** TASK **
Below are some records. Copy every line in them that holds "root".

** SOURCE DATA **
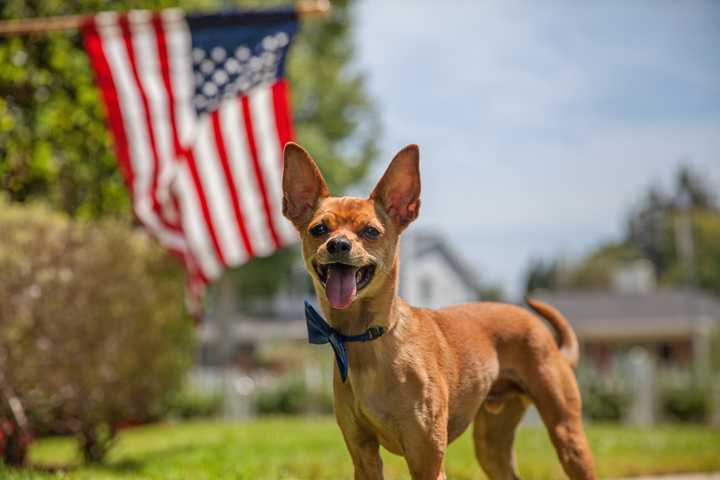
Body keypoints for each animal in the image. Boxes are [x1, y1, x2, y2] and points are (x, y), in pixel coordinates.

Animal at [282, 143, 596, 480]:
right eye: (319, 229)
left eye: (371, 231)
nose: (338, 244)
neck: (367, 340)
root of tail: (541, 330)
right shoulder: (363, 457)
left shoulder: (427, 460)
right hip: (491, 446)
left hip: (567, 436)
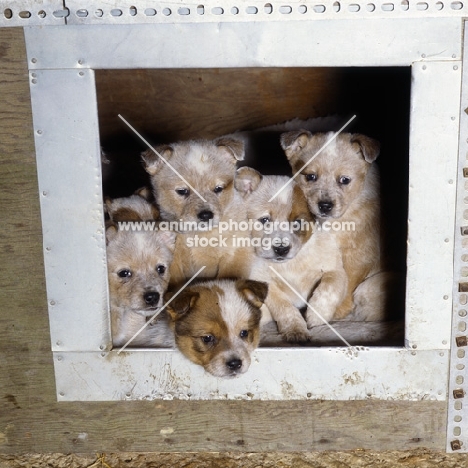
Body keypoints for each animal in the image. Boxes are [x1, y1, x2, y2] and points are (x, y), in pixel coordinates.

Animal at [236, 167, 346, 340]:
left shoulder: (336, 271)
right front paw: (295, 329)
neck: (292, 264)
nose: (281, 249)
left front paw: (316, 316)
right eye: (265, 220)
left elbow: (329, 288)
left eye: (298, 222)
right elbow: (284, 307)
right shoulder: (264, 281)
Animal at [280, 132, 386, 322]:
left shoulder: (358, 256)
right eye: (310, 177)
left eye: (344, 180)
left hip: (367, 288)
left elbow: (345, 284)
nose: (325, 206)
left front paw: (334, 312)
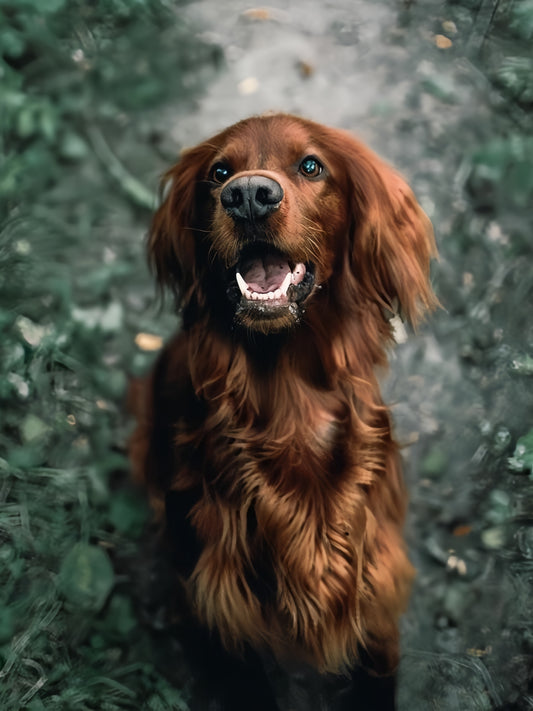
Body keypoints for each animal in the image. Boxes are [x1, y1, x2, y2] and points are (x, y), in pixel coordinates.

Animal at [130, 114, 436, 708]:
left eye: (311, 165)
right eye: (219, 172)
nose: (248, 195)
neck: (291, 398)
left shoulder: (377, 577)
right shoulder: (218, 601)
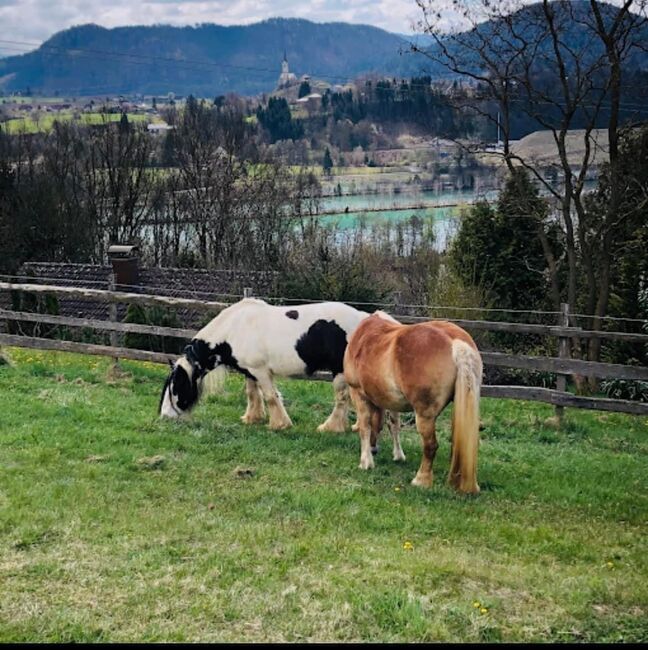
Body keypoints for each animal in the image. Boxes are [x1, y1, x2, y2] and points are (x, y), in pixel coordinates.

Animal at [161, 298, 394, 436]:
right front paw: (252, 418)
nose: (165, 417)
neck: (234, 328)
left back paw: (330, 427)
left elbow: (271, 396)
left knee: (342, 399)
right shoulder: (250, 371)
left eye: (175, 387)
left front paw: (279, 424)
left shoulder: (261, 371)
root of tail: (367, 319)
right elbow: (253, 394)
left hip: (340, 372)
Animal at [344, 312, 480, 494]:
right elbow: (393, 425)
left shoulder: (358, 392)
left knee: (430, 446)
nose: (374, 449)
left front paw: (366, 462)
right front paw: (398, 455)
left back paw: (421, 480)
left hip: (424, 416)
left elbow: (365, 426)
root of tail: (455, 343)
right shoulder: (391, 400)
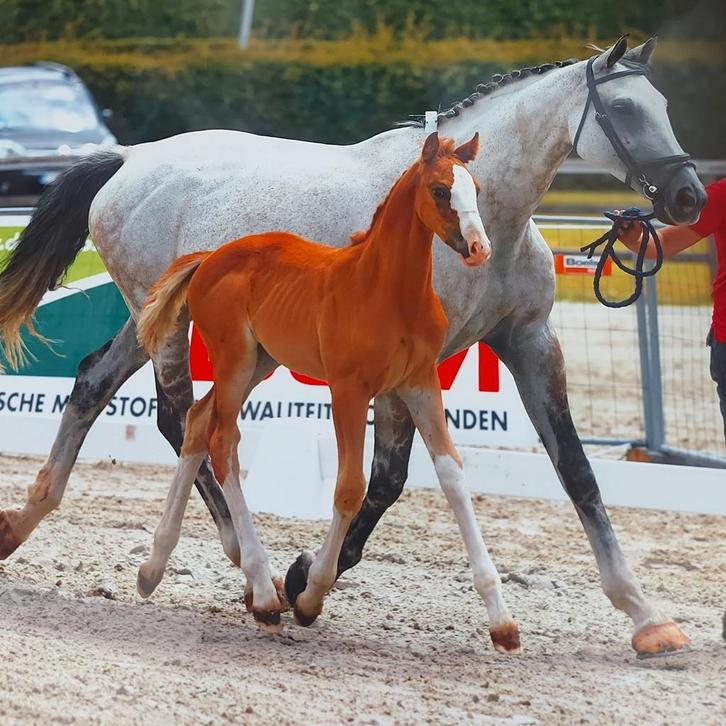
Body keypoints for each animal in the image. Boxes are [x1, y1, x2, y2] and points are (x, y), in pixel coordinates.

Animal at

==

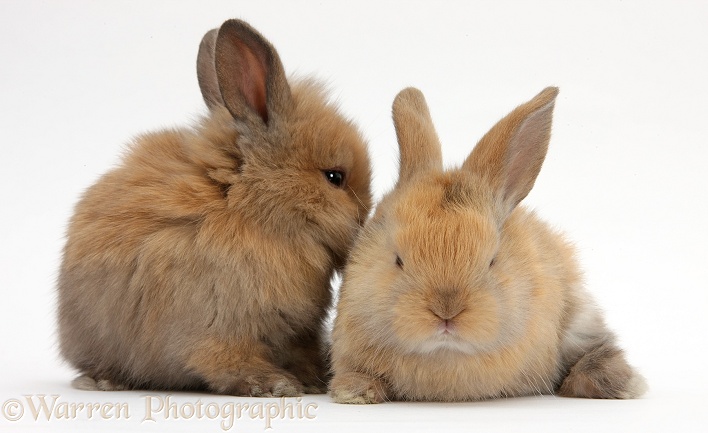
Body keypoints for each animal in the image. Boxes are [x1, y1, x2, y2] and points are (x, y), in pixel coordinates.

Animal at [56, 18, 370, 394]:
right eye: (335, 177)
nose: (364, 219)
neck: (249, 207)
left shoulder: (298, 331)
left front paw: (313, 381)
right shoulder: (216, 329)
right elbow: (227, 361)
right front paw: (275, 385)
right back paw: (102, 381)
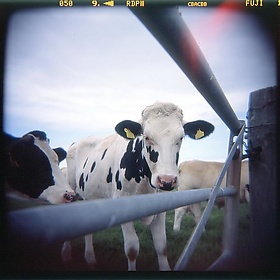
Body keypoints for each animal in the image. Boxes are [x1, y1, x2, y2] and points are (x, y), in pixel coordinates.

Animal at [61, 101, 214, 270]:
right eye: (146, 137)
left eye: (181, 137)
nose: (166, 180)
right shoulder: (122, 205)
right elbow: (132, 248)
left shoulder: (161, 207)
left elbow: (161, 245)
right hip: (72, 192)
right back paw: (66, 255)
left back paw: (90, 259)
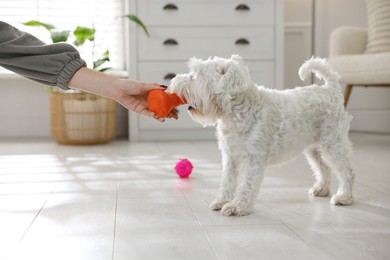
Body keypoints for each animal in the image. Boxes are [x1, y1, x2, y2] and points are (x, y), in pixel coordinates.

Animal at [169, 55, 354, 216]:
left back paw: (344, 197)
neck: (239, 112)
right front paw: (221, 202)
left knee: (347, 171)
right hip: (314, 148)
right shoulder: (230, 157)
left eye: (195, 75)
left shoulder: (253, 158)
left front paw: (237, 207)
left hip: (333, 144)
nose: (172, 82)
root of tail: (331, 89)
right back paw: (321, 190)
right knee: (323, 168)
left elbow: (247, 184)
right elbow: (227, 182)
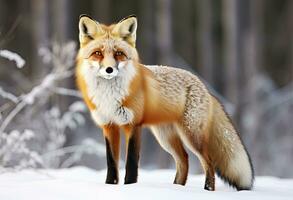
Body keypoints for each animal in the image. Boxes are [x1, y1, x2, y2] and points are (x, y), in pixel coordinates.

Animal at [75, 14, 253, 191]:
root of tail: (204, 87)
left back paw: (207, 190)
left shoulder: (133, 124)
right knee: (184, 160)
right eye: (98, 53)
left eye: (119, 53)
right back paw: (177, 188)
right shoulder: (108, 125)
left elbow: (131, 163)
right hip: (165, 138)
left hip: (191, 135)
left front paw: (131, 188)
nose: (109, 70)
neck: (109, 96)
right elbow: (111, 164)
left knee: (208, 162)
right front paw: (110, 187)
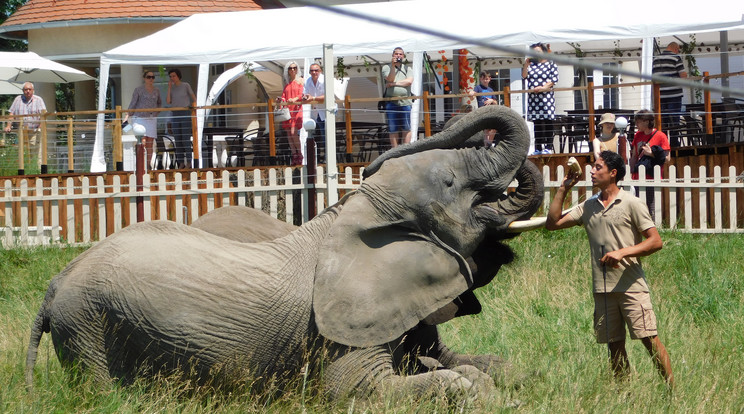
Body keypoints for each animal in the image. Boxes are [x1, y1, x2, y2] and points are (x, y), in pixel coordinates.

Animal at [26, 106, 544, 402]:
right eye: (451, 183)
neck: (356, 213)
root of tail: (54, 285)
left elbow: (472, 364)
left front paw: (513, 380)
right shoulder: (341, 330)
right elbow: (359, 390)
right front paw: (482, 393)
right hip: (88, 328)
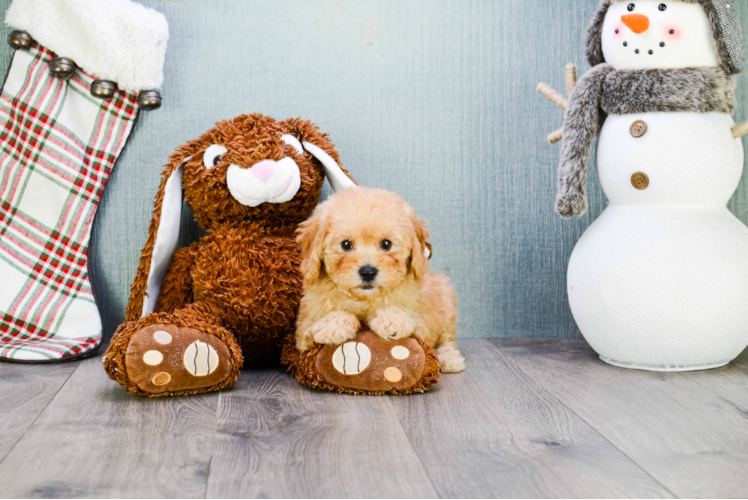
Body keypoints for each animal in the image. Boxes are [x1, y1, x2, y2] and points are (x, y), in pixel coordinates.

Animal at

--

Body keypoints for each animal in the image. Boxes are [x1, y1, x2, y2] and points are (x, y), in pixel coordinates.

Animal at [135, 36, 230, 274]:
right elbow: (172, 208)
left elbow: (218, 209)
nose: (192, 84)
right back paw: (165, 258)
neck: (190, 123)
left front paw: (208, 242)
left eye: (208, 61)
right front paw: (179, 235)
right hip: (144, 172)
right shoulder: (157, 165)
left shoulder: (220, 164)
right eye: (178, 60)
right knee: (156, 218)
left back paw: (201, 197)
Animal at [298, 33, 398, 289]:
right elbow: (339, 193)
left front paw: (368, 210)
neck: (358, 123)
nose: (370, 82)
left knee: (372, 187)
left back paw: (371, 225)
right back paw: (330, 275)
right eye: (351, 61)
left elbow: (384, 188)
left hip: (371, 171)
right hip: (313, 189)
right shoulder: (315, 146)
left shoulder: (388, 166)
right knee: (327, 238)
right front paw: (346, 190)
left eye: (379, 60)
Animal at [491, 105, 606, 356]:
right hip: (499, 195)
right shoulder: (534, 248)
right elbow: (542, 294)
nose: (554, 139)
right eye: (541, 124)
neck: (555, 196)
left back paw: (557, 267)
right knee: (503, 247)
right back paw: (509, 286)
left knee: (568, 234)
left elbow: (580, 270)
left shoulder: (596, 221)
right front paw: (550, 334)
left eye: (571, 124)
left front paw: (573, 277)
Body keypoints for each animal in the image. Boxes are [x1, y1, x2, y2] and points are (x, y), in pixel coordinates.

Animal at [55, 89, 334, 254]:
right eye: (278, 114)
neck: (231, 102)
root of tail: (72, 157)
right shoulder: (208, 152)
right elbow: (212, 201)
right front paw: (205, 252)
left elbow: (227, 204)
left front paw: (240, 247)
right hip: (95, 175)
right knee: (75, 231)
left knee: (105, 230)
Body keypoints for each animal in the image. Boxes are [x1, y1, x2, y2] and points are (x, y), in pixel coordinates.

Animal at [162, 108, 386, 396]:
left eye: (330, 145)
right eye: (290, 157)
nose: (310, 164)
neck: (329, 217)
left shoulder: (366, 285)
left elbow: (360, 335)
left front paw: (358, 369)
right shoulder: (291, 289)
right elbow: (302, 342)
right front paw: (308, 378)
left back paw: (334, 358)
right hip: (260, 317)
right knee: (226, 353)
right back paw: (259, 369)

** THE COMPLETED TASK **
root of tail: (541, 330)
root of tail: (367, 319)
root of tail: (455, 343)
root of tail: (331, 89)
root of tail: (204, 87)
root of tail: (54, 285)
root of tail: (72, 157)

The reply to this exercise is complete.